Sometimes, pustular psoriasis can cause pus-filled blisters to cover large portions of your body. Other times, the blisters only appear on certain body parts. Often, the disease can be painful, but some people only have skin symptoms without pain.
Types of Pustular Psoriasis
The disease can mimic normal psoriasis at first: You'll have patches of red skin with raised scales that itch or burn. Once the blisters appear, it becomes known as pustular psoriasis.
Some pustular psoriasis breakouts are sudden and severe (acute), while others affect people many times over months or years (chronic). Still more people have symptoms that fall between these two extremes.
There are several types of the disease. You can tell which type you have based on your symptoms and the areas of skin that are covered with blisters.
Von Zumbusch pustular psoriasis. This is the most severe form of the disease. Its breakouts are sudden.
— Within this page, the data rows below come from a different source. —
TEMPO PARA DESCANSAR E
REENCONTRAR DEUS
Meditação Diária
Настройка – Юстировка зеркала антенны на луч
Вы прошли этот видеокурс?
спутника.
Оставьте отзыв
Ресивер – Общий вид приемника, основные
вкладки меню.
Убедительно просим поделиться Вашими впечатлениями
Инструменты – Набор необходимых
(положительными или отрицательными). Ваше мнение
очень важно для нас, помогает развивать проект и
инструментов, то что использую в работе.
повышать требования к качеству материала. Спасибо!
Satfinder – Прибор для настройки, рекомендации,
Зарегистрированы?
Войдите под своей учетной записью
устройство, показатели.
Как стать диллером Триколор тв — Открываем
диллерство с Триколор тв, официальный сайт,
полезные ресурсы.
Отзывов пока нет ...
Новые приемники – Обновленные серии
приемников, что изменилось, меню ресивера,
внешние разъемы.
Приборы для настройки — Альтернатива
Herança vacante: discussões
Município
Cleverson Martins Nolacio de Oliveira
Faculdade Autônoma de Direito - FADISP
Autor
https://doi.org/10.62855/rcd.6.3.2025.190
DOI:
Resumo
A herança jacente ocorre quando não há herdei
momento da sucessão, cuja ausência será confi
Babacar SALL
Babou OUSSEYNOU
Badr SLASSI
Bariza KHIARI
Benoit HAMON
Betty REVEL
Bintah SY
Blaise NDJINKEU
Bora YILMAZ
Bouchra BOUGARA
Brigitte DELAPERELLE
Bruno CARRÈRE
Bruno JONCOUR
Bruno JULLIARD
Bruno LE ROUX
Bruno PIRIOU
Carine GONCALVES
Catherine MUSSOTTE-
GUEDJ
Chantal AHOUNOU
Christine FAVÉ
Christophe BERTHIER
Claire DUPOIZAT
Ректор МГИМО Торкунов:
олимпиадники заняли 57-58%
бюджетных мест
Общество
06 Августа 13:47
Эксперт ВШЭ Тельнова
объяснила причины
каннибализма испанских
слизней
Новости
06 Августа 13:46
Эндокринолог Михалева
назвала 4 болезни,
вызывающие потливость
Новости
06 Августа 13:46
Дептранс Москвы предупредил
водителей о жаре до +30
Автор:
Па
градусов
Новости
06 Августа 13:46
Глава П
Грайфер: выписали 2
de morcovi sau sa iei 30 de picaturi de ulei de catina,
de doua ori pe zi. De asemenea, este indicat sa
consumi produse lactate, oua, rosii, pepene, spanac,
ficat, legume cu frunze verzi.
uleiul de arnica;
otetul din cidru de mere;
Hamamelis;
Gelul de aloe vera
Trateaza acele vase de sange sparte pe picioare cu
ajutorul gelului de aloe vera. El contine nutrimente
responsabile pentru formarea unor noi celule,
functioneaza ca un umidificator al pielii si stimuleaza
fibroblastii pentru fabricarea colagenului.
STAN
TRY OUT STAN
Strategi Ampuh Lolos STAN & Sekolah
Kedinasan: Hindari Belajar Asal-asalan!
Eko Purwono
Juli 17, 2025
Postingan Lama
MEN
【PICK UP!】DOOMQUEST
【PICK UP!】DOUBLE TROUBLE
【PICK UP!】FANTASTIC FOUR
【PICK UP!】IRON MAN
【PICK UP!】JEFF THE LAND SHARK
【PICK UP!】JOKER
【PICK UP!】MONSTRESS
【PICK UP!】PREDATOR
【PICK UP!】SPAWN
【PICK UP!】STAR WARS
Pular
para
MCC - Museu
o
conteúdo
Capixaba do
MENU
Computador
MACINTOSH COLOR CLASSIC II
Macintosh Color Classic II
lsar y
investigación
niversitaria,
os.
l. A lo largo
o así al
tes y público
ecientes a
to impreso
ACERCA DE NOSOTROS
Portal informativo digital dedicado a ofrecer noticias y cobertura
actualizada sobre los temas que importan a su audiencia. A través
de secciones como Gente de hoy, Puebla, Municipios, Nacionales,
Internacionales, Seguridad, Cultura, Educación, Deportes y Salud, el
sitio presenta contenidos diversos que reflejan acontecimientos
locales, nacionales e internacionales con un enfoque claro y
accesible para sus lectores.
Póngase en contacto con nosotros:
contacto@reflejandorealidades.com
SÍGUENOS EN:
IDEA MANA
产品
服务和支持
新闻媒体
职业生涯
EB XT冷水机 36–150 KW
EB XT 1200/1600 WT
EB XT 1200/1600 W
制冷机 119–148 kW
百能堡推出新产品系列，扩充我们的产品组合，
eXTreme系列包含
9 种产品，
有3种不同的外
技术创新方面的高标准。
It appears out of nowhere and can cover large areas of your body with painful red skin and pus-filled blisters within a day or two.
When you have this type, you'll also have fever and chills, and you'll feel tired and itchy. You may also have joint pain and nausea. This type of pustular psoriasis may threaten your life, so see your doctor at once. Doctors often send their patients to the hospital for treatment. Older people tend to have more severe cases.
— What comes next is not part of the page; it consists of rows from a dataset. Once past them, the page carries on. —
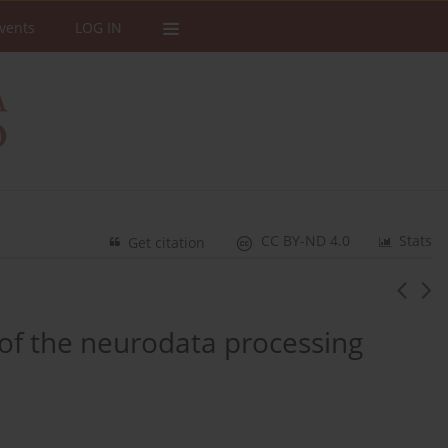
vents
LOG IN
CC BY-ND 4.0
Stats
Get citation
 of the neurodata processing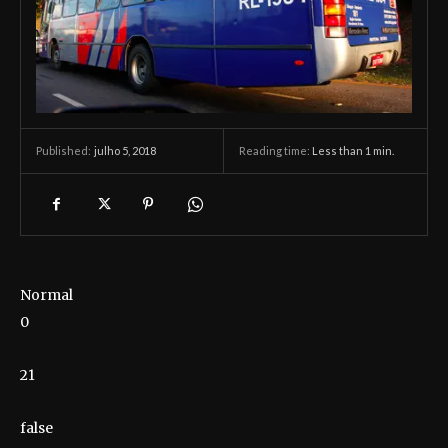
julho 5, 2018
Reading time:
Less than 1
min.
Published:
Normal
0
21
false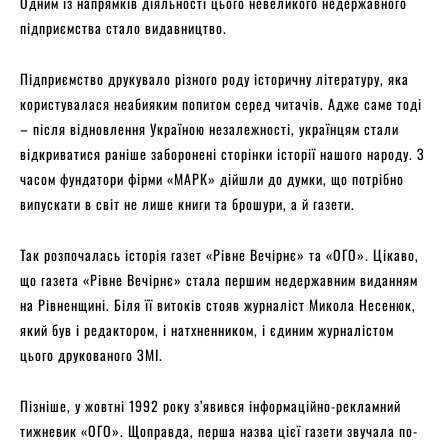
Одним із напрямків діяльності цього невеликого недержавного
підприємства стало видавництво.
Підприємство друкувало різного роду історичну літературу, яка
користувалася неабияким попитом серед читачів. Адже саме тоді
– після відновлення Україною незалежності, українцям стали
відкриватися раніше заборонені сторінки історії нашого народу. З
часом фундатори фірми «МАРК» дійшли до думки, що потрібно
випускати в світ не лише книги та брошури, а й газети.
Так розпочалась історія газет «Рівне Вечірнє» та «ОГО». Цікаво,
що газета «Рівне Вечірнє» стала першим недержавним виданням
на Рівненщині. Біля її витоків стояв журналіст Микола Несенюк,
який був і редактором, і натхненником, і єдиним журналістом
цього друкованого ЗМІ.
Пізніше, у жовтні 1992 року з’явився інформаційно-рекламний
тижневик «ОГО». Щоправда, перша назва цієї газети звучала по-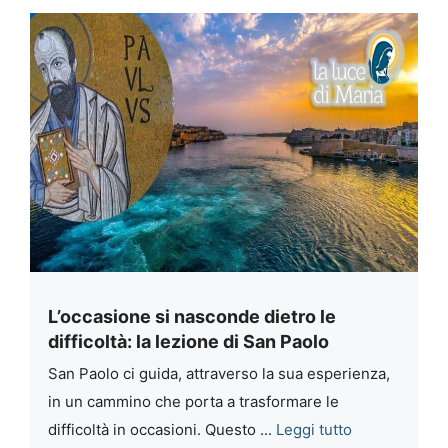
L’occasione si nasconde dietro le
difficoltà: la lezione di San Paolo
San Paolo ci guida, attraverso la sua esperienza,
in un cammino che porta a trasformare le
difficoltà in occasioni. Questo ...
Leggi tutto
Annular (ring-shaped) pustular psoriasis. This is a milder form of the disease. You might not have symptoms other than skin blisters, but it could return after you get better. Blisters appear as raised, pus-filled rings on the torso, arms, and legs. The centers of the rings heal before the edges do.
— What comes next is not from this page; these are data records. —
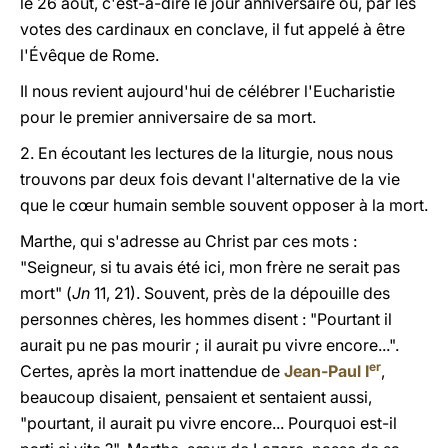
le 26 août, c'est-à-dire le jour anniversaire où, par les
votes des cardinaux en conclave, il fut appelé à être
l'Évêque de Rome.
Il nous revient aujourd'hui de célébrer l'Eucharistie
pour le premier anniversaire de sa mort.
2. En écoutant les lectures de la liturgie, nous nous
trouvons par deux fois devant l'alternative de la vie
que le c
œ
ur humain semble souvent opposer à la mort.
Marthe, qui s'adresse au Christ par ces mots :
"Seigneur, si tu avais été ici, mon frère ne serait pas
mort" (
Jn
11, 21). Souvent, près de la dépouille des
personnes chères, les hommes disent : "Pourtant il
aurait pu ne pas mourir ; il aurait pu vivre encore...".
er
Certes, après la mort inattendue de
Jean-Paul
I
,
beaucoup disaient, pensaient et sentaient aussi,
"pourtant, il aurait pu vivre encore... Pourquoi est-il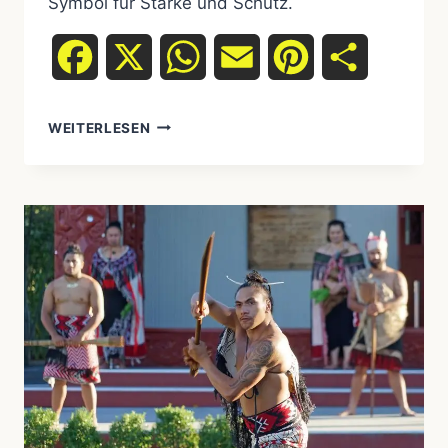
Symbol für Stärke und Schutz.
Facebook
X
WhatsApp
Email
Pinterest
Teilen
DIE
WEITERLESEN
BEDEUTUNG
DES
DONNERVOGELS
IN
DER
KULTUR
DER
UREINWOHNER
NORDAMERIKAS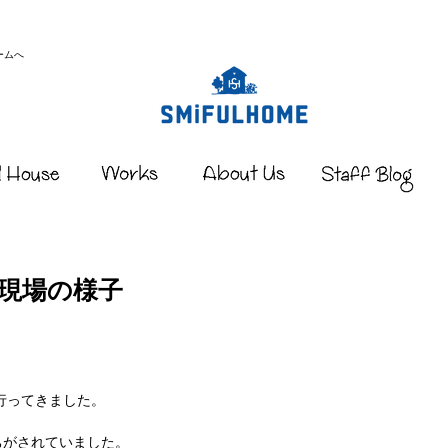
ームへ
現場の様子
行ってきました。
ちがされていました。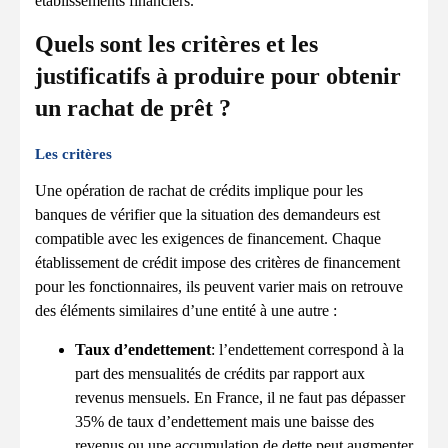
établissements financiers.
Quels sont les critères et les
justificatifs à produire pour obtenir
un rachat de prêt ?
Les critères
Une opération de rachat de crédits implique pour les
banques de vérifier que la situation des demandeurs est
compatible avec les exigences de financement. Chaque
établissement de crédit impose des critères de financement
pour les fonctionnaires, ils peuvent varier mais on retrouve
des éléments similaires d’une entité à une autre :
Taux d’endettement
: l’endettement correspond à la
part des mensualités de crédits par rapport aux
revenus mensuels. En France, il ne faut pas dépasser
35% de taux d’endettement mais une baisse des
revenus ou une accumulation de dette peut augmenter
Pustular psoriasis is rare in children, but when they do get it, they’re most likely to have this type. Emotional stress tends to cause flares within hours. This type of psoriasis is more easily treated with steroid creams or ointments.
Palmoplantar pustular psoriasis. If you have pus-filled blisters on the palms of your hands and the soles of your feet, you likely have this form of the disease. It can return several times over months or years. It's more common in women than men. Sometimes, it causes the joints or bones to become inflamed.
Acropustulosis. This rare form of the disease causes pus-filled blisters to form on the tips of your fingers and toes, often beneath the nails. It's more likely to affect your fingers than toes, and it often happens after you get injured. The blisters can make your nails become deformed or fall off. In severe cases, the finger or toe bones may change shape or become deformed.